■ **GOAL OF THE EXERCISE**: For the records below, copy exactly the span that begins at the line containing "outside the image." and stops after the line containing "8: (606, 499, 2.69)", minus any pictures.

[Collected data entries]

----

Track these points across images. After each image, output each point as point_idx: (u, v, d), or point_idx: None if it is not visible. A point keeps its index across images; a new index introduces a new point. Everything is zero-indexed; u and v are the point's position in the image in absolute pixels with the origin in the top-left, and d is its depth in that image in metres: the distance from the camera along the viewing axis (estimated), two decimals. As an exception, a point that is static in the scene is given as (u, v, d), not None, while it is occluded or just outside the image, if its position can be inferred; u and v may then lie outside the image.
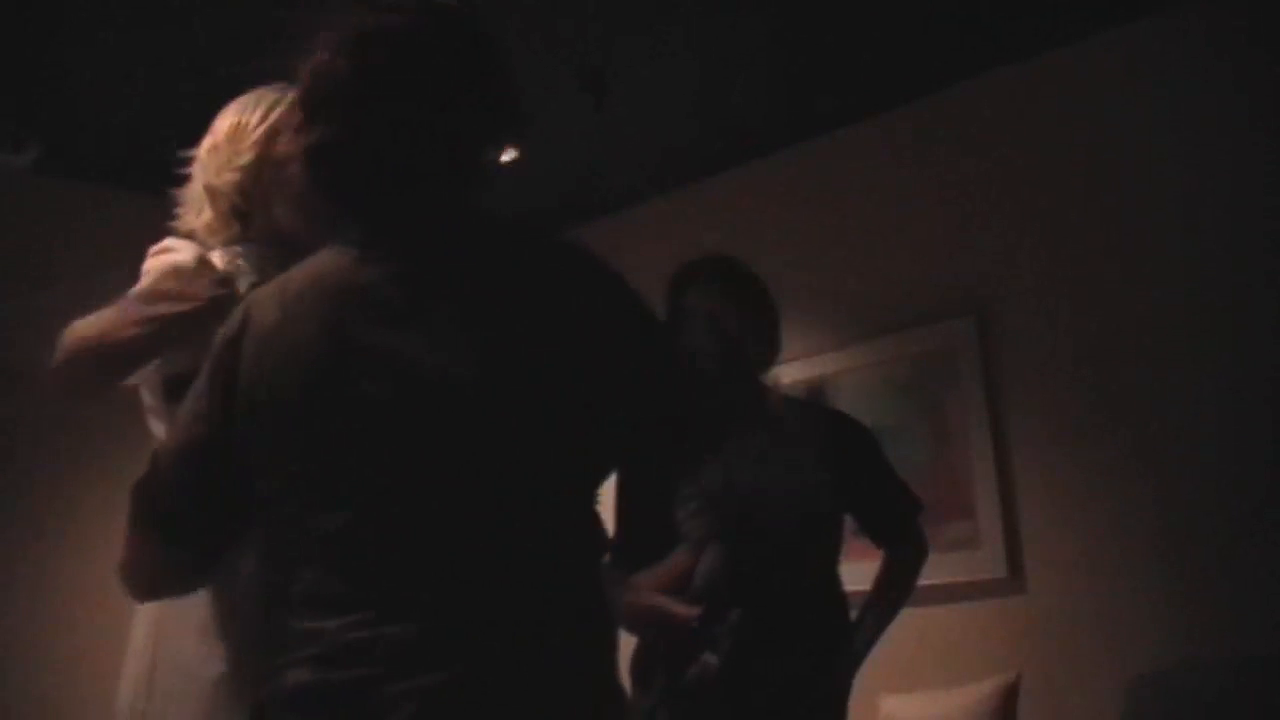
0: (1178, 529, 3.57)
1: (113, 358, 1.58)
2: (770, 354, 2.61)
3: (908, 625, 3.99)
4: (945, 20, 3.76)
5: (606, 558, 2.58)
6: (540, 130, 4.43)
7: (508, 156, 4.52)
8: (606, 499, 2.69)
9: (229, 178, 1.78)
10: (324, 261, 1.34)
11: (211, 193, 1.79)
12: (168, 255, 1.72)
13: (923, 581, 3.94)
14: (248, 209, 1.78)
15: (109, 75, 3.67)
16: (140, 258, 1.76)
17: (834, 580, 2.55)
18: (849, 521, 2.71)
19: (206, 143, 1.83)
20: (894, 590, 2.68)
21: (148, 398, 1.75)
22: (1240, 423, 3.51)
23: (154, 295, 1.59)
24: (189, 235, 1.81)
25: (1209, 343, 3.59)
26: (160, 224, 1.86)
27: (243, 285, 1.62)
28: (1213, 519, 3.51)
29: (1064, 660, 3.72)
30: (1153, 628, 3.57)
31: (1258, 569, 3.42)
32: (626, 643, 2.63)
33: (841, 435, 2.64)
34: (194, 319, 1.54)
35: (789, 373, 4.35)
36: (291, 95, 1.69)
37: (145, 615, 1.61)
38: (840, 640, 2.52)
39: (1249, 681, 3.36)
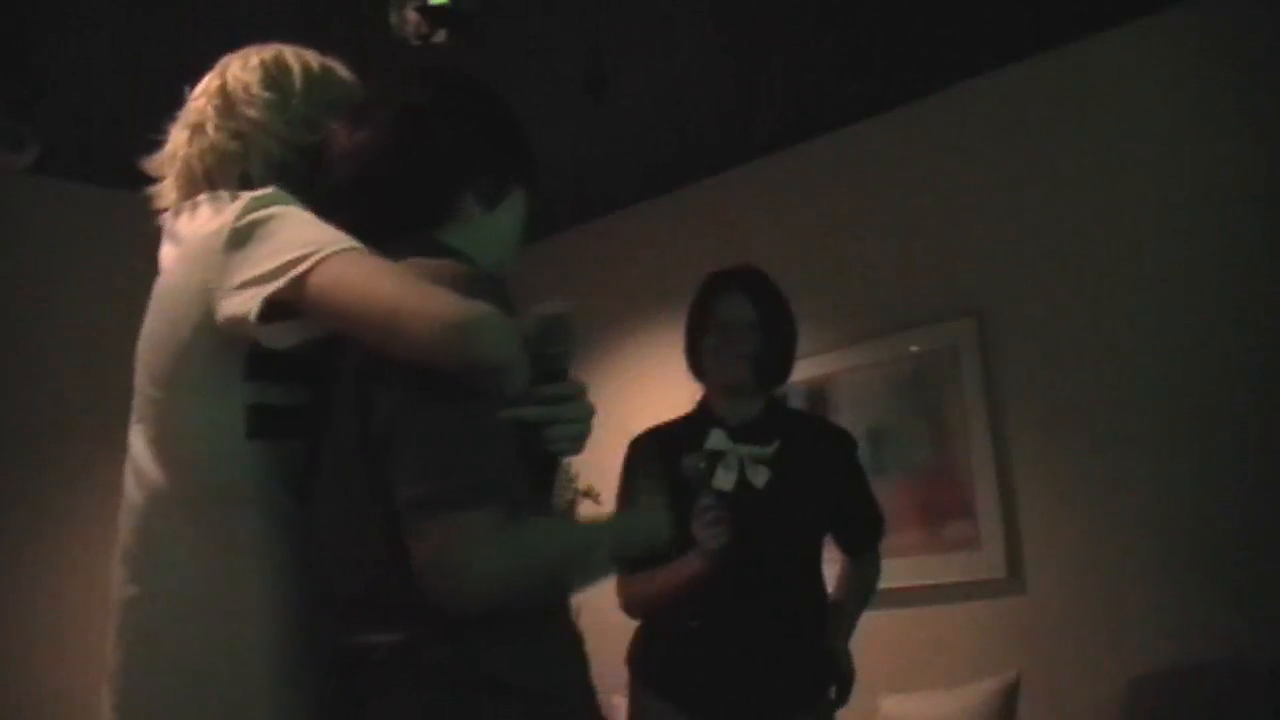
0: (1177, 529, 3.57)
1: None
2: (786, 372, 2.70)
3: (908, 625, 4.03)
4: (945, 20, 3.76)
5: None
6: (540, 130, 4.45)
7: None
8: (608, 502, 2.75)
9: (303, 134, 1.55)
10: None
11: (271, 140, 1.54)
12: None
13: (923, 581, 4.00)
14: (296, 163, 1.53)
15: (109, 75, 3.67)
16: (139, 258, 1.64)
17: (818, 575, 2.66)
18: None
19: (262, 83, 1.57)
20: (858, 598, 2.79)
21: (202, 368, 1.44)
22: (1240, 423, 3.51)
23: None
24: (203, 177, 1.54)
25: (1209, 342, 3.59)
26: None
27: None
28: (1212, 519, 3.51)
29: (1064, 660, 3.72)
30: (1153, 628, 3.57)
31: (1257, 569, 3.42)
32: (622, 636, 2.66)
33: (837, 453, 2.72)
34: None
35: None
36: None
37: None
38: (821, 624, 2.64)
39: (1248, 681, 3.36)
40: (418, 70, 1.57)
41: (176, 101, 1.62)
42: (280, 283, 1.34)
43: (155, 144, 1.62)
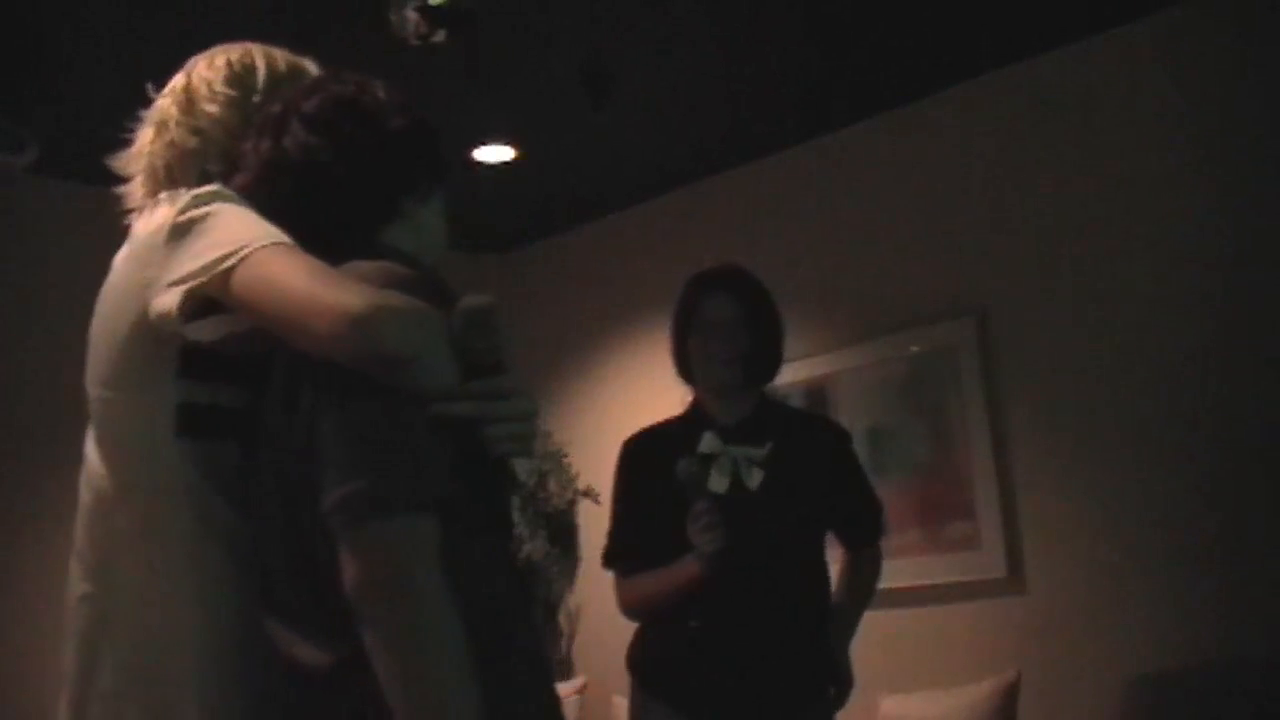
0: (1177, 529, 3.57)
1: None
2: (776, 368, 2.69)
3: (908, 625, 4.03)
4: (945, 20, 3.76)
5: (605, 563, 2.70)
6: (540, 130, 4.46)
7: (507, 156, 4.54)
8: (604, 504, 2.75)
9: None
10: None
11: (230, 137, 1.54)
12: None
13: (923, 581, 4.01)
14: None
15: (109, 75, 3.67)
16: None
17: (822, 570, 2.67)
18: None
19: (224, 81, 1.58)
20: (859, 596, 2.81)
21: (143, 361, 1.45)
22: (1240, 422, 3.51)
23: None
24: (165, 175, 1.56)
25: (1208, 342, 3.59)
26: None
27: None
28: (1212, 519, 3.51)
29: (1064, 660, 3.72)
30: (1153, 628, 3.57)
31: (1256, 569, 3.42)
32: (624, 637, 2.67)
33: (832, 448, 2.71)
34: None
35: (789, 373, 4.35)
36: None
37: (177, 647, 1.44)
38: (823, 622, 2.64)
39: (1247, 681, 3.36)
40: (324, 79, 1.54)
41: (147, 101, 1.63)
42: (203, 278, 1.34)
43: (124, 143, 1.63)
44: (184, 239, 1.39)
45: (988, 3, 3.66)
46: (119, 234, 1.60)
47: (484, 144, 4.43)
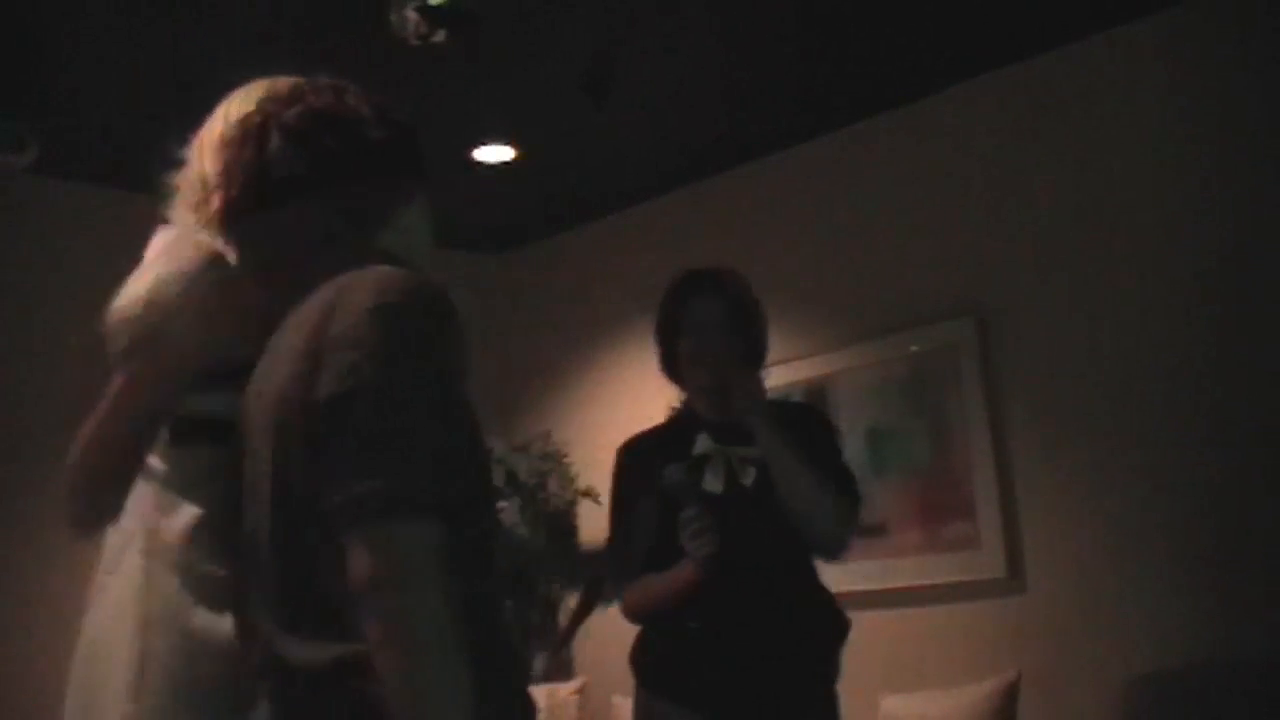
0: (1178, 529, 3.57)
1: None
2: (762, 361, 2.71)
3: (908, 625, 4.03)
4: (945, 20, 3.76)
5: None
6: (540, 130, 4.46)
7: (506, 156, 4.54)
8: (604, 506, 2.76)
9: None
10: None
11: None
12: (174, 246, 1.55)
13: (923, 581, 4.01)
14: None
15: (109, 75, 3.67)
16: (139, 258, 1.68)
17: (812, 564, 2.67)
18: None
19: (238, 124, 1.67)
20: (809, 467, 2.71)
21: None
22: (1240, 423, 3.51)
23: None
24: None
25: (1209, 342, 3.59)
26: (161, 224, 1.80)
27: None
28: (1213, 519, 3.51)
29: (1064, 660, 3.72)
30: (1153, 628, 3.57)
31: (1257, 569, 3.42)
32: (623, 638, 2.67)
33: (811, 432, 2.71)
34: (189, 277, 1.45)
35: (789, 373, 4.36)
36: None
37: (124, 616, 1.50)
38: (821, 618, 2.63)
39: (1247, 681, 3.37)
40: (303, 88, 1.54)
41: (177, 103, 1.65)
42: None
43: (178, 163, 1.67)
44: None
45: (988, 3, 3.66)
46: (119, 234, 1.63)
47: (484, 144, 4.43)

----

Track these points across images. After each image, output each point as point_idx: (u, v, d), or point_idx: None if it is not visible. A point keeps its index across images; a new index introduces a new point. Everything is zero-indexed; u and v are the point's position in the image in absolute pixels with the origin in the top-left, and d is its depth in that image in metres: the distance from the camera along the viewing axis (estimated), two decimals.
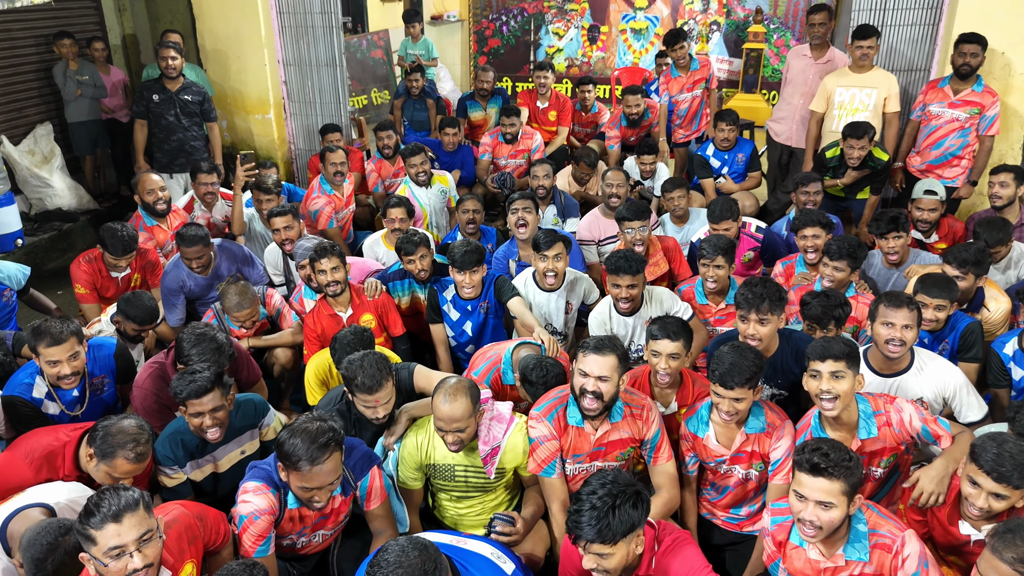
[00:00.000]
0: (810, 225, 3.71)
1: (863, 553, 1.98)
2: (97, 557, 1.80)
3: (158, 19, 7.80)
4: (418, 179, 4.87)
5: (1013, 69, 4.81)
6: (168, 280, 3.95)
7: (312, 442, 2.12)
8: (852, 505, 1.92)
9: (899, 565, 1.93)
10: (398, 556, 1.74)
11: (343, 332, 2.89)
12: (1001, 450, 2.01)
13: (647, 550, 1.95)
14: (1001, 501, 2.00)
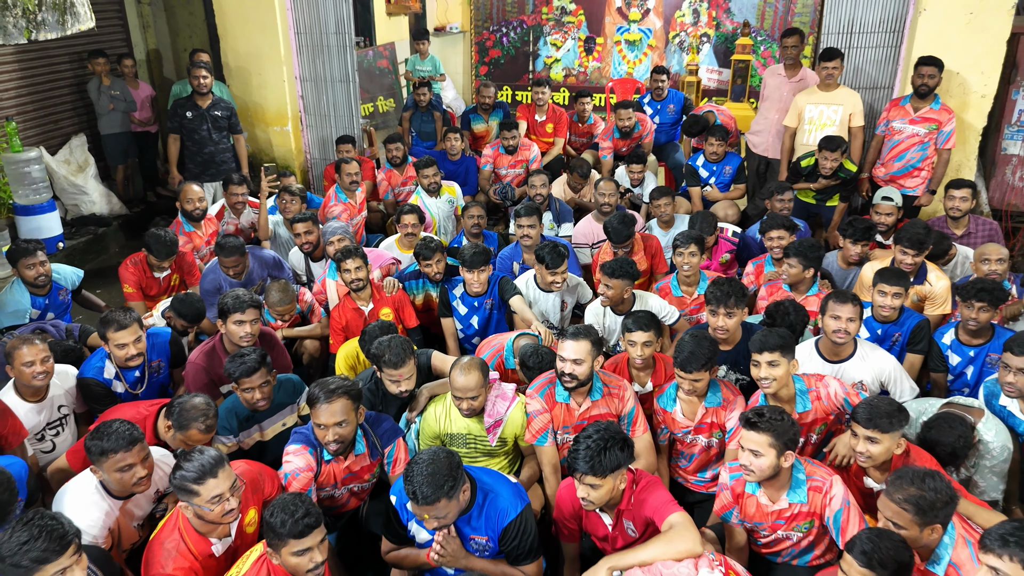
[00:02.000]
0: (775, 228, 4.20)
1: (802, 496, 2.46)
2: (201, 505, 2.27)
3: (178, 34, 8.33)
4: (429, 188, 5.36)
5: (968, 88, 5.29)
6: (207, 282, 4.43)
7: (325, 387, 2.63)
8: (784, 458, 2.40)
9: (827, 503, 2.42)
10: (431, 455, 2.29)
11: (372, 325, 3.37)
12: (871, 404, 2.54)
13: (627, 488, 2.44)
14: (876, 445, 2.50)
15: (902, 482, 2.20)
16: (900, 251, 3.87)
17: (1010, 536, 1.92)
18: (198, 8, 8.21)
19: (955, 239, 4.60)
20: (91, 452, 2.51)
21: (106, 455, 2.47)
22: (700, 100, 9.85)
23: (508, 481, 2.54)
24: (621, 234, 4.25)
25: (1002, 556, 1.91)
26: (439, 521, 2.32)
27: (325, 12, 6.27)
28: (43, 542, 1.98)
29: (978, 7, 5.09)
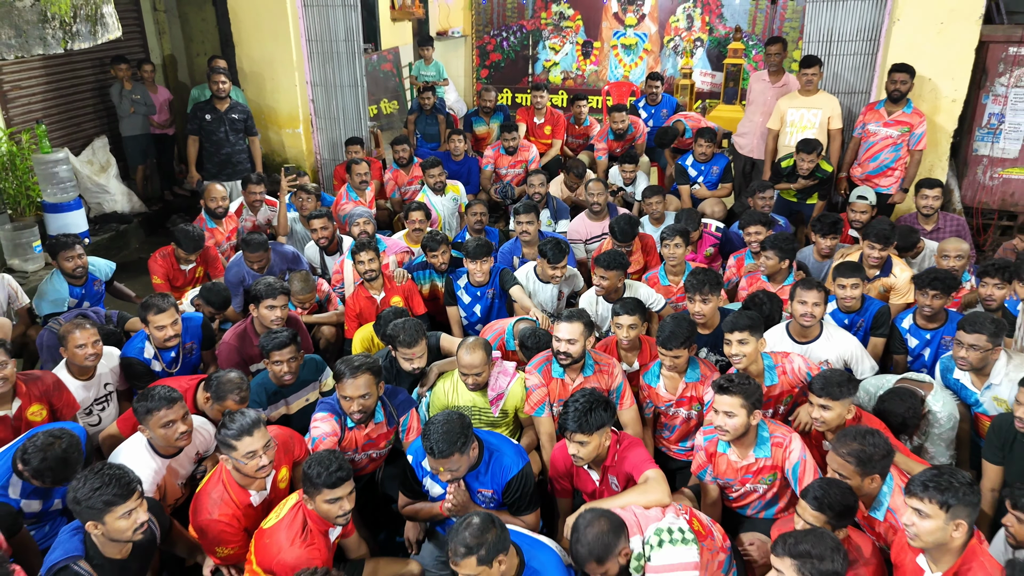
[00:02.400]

----

■ **TASK RESULT**:
Track these points across images. After each image, output each point as point_idx: (u, v, d), or point_idx: None if it is not visible. A point keeps its index across images; a new index introduces a new point. Everything is zero-indexed; u and v are the point's position in the image in absolute pixels with the origin in the top-left, and d is its depth in that image in metres: the distance from the camera along the viewing axis (estimated), two decimals. As an exception, a point that is static in the scene is given as (u, v, d), not None, while it is occluded or just outside the image, if its position can be inferred; u and v may then lie outside the image.
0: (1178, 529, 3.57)
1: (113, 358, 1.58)
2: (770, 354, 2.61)
3: (908, 625, 3.99)
4: (945, 20, 3.76)
5: (606, 558, 2.58)
6: (540, 130, 4.43)
7: (508, 156, 4.52)
8: (606, 499, 2.69)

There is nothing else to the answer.